Exam #1: Skeletal Muscle Flashcards
What is the difference between the three main types of muscle?
- Skeletal & Cardiac are striated
- Smooth is non-striated
What type of muscle contains intercalated discs?
Cardiac
What is the functional unit of skeletal muscle?
Sarcomere
What is the definition of a sarcomere?
Z-disc to z-disc
What is the function of intercalated disc found in cardiac muscle?
- Mechanical connection
- Electrical connection
What is contained in intercalated discs that allows for electrical connection?
Gap junctions
What are the two types of smooth muscle?
Multiunit & Unitary
What is unitary smooth muscle?
Group of fibers that contract together as a single unit:
- Found in visceral smooth muscle
- Pacemaker cells make it spontaneously active
- Contains gap junctions that work as a functional syncytium
How is multiunit smooth muscle different from unitary smooth muscle?
Discrete smooth muscle fibers that contract independently
- Not spontaneously active
- Stimulated to contract by motor nerves
- Each cell has a synaptic connection with a varicosity
*Found in the eyes e.g. ciliary muscle & in piloerector muscle
What is a myofibril?
Myofibril= cylindrical structure made up of end-to-end chains of sarcomeres
What connective tissue element surrounds a bundle of myofibrils?
Endomysium
Define muscle cell.
Muscle fiber, a bundle of myofibrils surrounded in endomysium
What is a fascicle?
A bundle of muscle fibers
What connective tissue element en-sheaths fasciculi?
Perimysium
What connective tissue element en-sheaths bundles of fasciculi?
Epimysium i.e. the covering around the entire muscle
Where are the nuclei & mitochondria located in a muscle cell?
Sarcoplasm
Are skeletal muscle cells uninucelate or multinucleate?
Multinucleate
What is a T-Tubule?
Transverse Tubule, extensions of cell membrane into the muscle cell;
- Because these structures are an extension of the plasma membrane, they contain extracellular fluid
What is the function of the T-Tuble? What does the ionic composition of a T-tubule resemble?

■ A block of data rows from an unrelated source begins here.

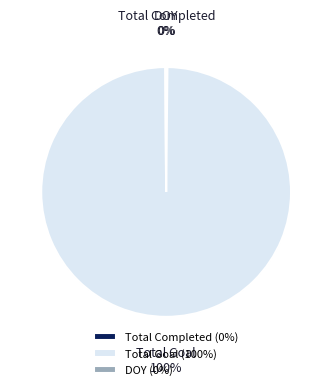

To the nearest percent, what is the average slice percentage?

33%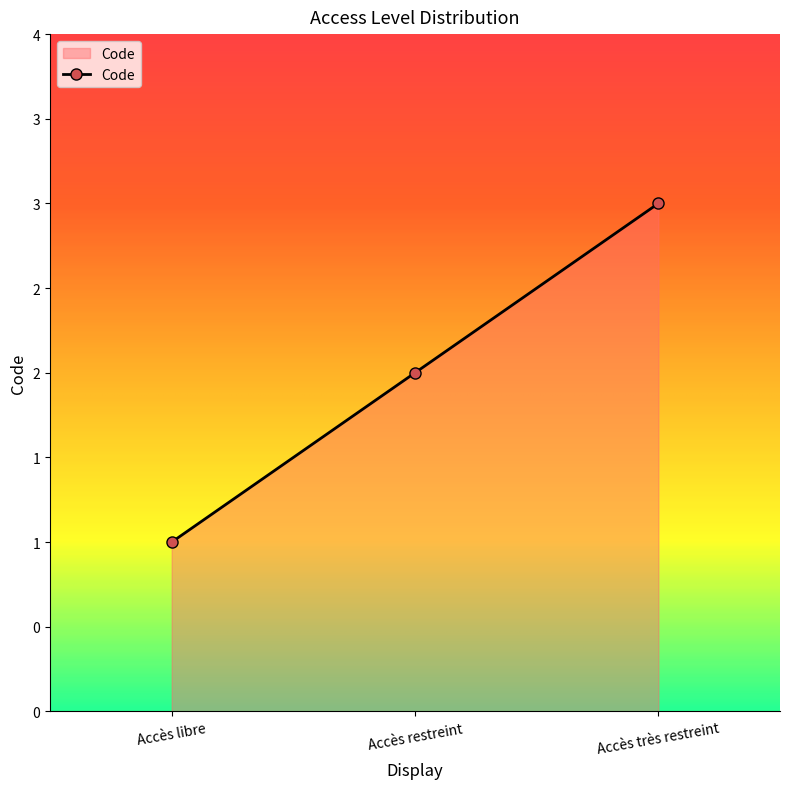

The value at Accès restreint is 4. True or false?

False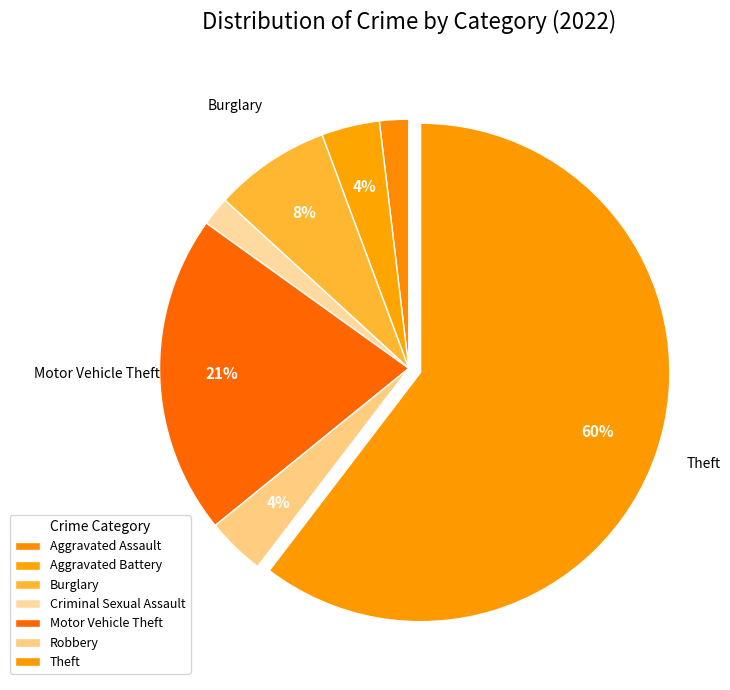

Which category accounts for the majority?

Theft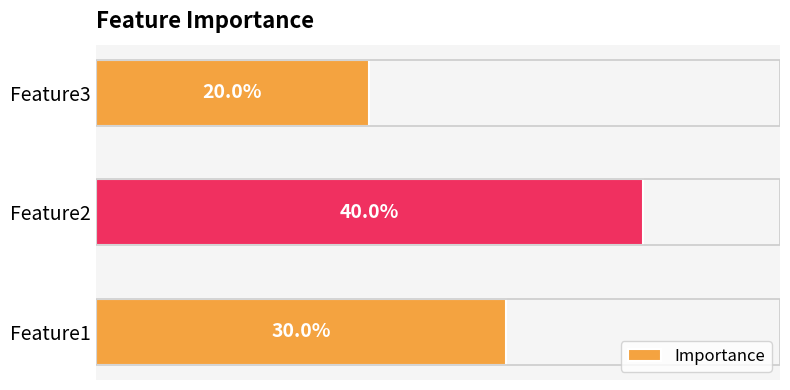

How many bars are there in total?

3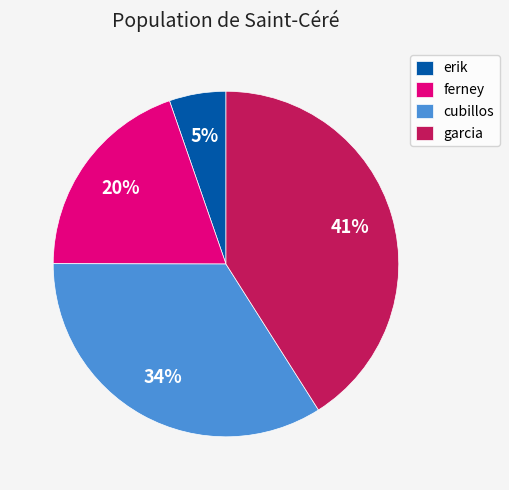

Is it true that garcia is 35% of the pie?

False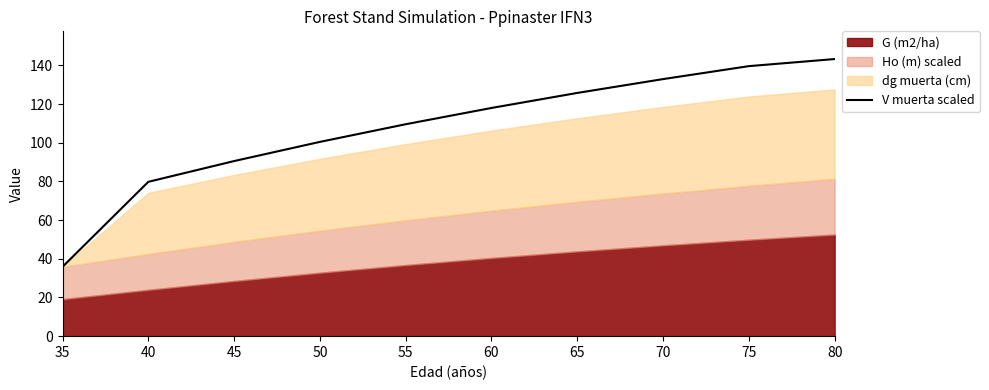

What is the maximum value shown in the chart?

143.3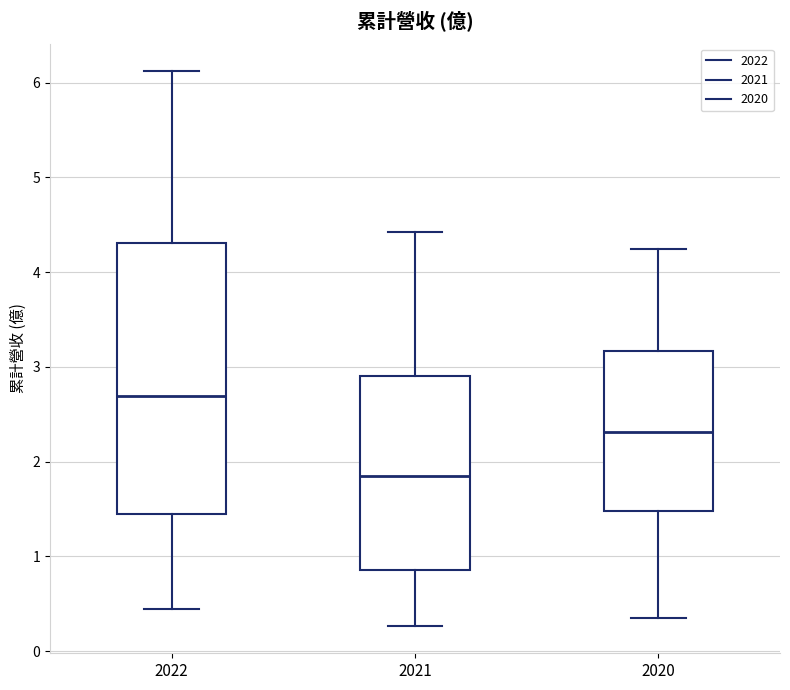

Which box is the tallest, from its lower edge to its upper edge?

2022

Function= electromechanical coupling- conveys the action potential to the muscle
- ECF (high Na+)
What are thick filaments composed of?
Myosin filaments
What are thin filaments composed of?
Actin filaments
When muscle cells contract, which filaments slide relative to which?
Thick filaments slide relative to stationary thin filaments & z-discs approximate
What is Titin?
Titin= “spring-like” protein that attaches the thick filaments to the z-disc .
- Note that Titin continues into the thick filament & is encased; it connects on the M-line on the opposite side of the z-disc.
What is the function of Titin?
- Titin acts as a spring that changes length as the sarcomere contracts & relaxes.